BEGIN The data

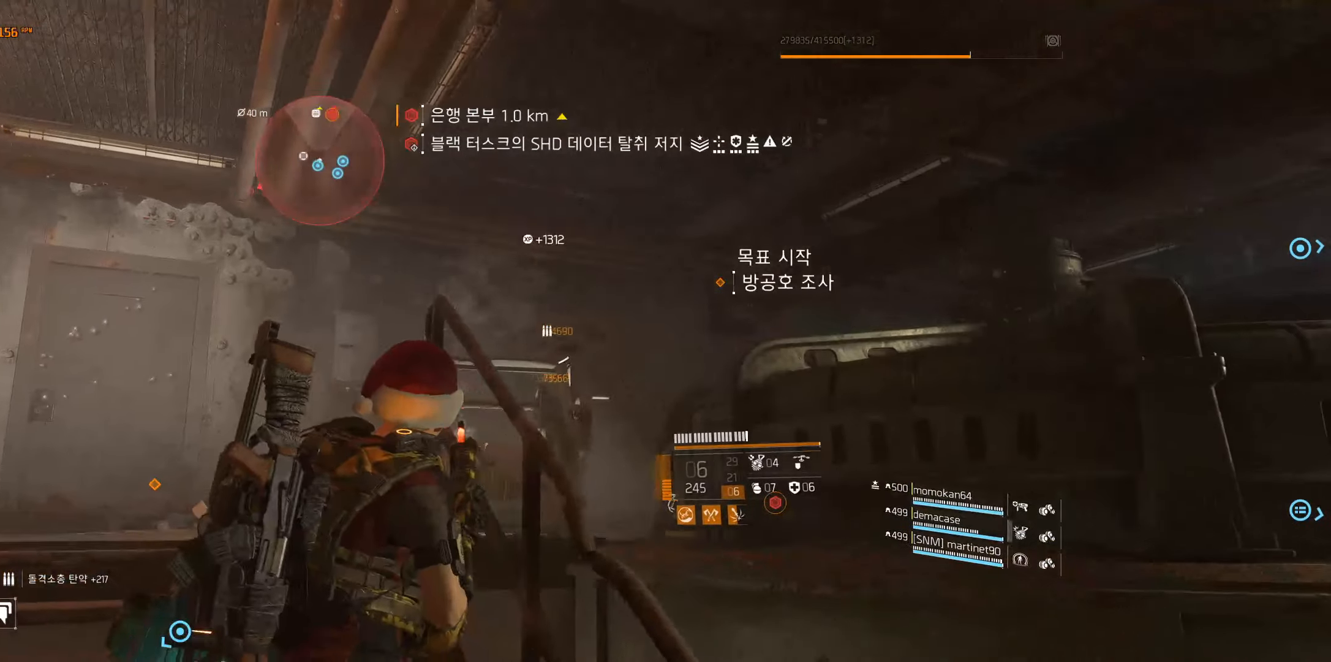
{"dt_ms": 500, "buttons": [], "left_stick": "up", "events": [[17, "left_stick", "up"]]}
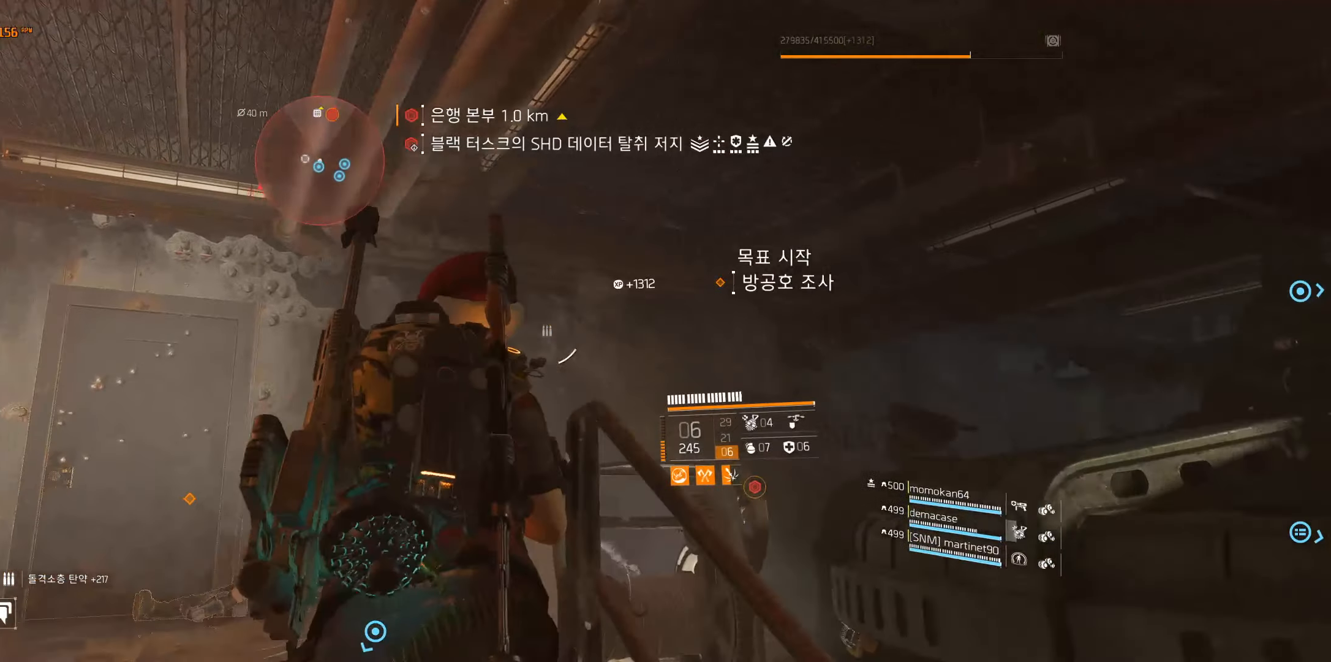
{"dt_ms": 500, "buttons": [], "left_stick": "up", "events": []}
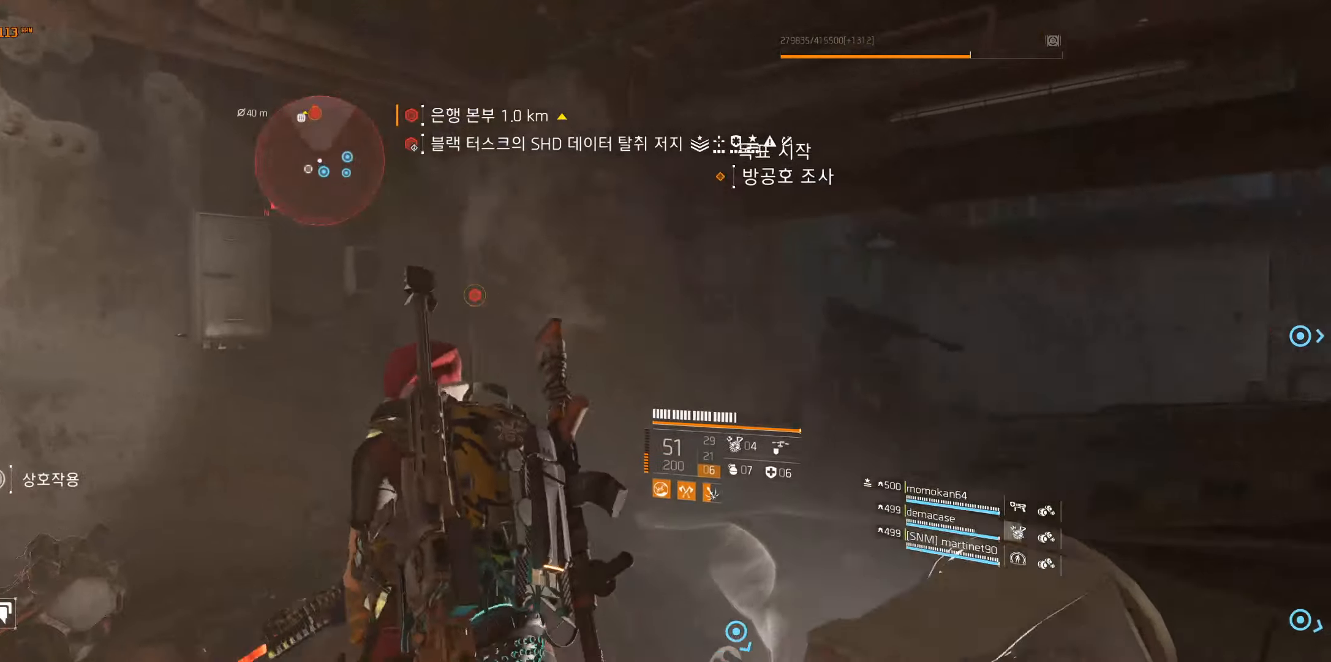
{"dt_ms": 500, "buttons": [], "left_stick": "center", "events": [[384, "left_stick", "center"]]}
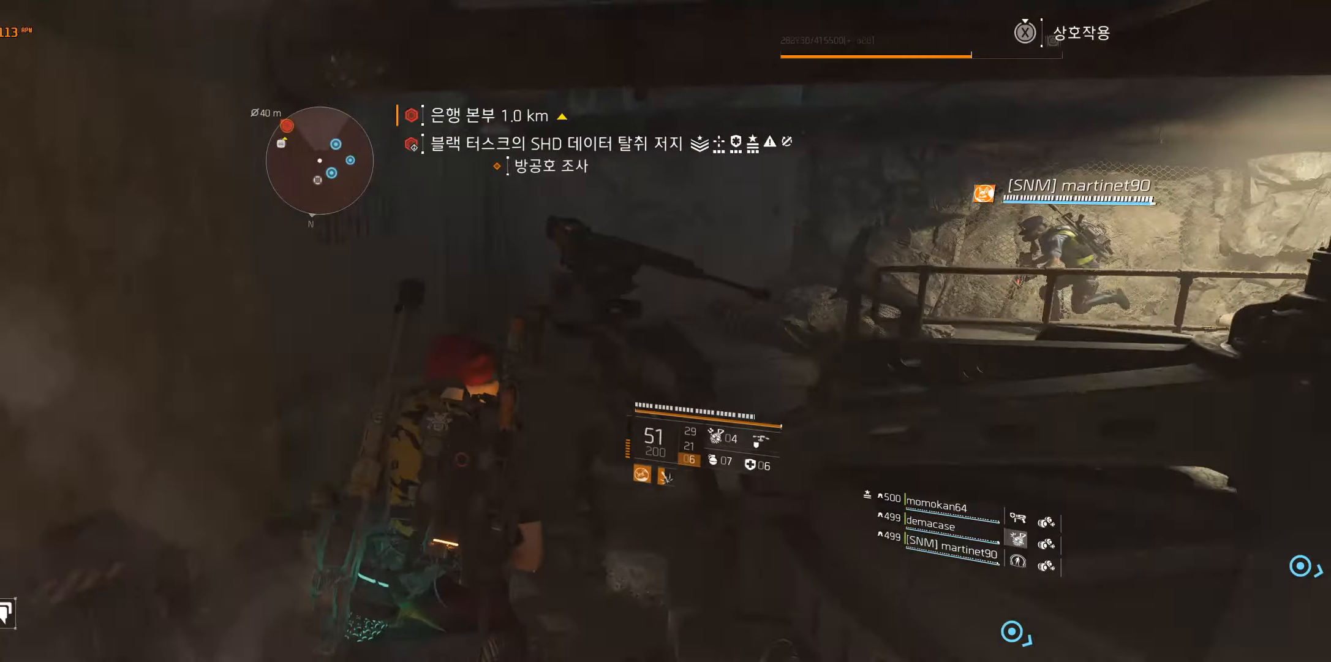
{"dt_ms": 500, "buttons": [], "left_stick": "right", "events": [[350, "left_stick", "right"]]}
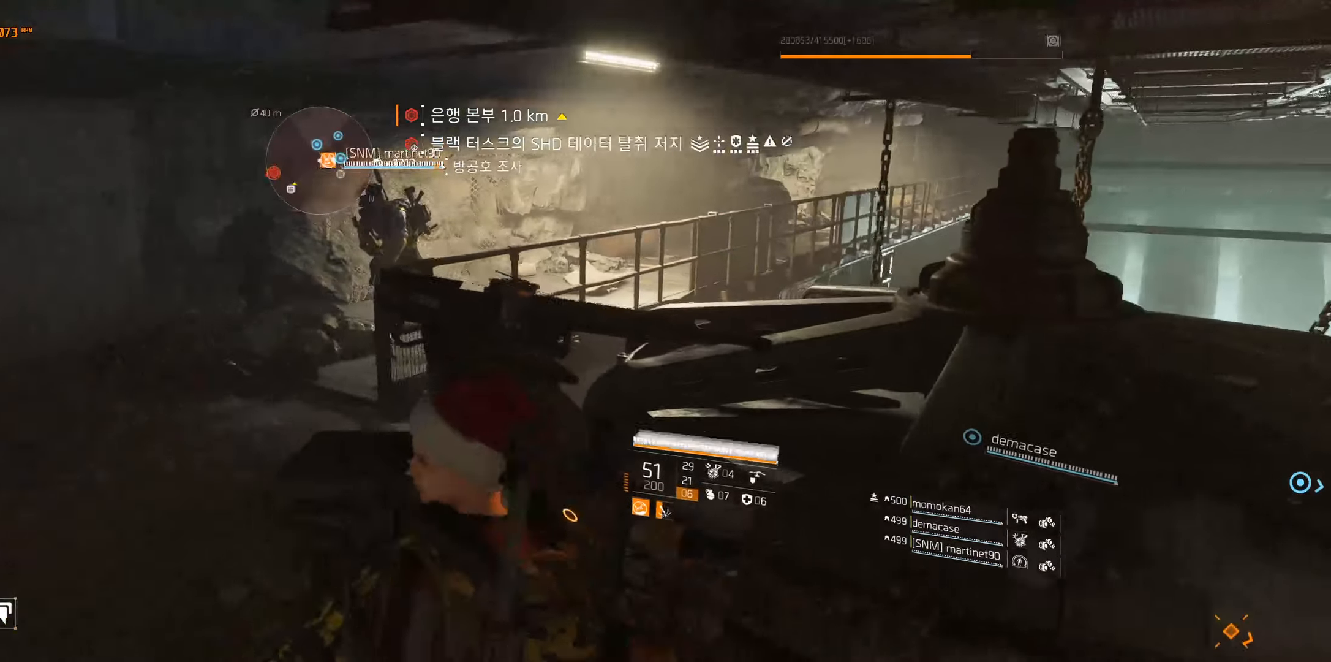
{"dt_ms": 500, "buttons": [], "left_stick": "right", "events": []}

END The data

**What is being asked:** Transcribe the records above verbatim. Do not carry over any picture.

**Response below:**
{"dt_ms": 500, "buttons": [], "left_stick": "up", "events": [[17, "left_stick", "up"]]}
{"dt_ms": 500, "buttons": [], "left_stick": "up", "events": []}
{"dt_ms": 500, "buttons": [], "left_stick": "center", "events": [[384, "left_stick", "center"]]}
{"dt_ms": 500, "buttons": [], "left_stick": "right", "events": [[350, "left_stick", "right"]]}
{"dt_ms": 500, "buttons": [], "left_stick": "right", "events": []}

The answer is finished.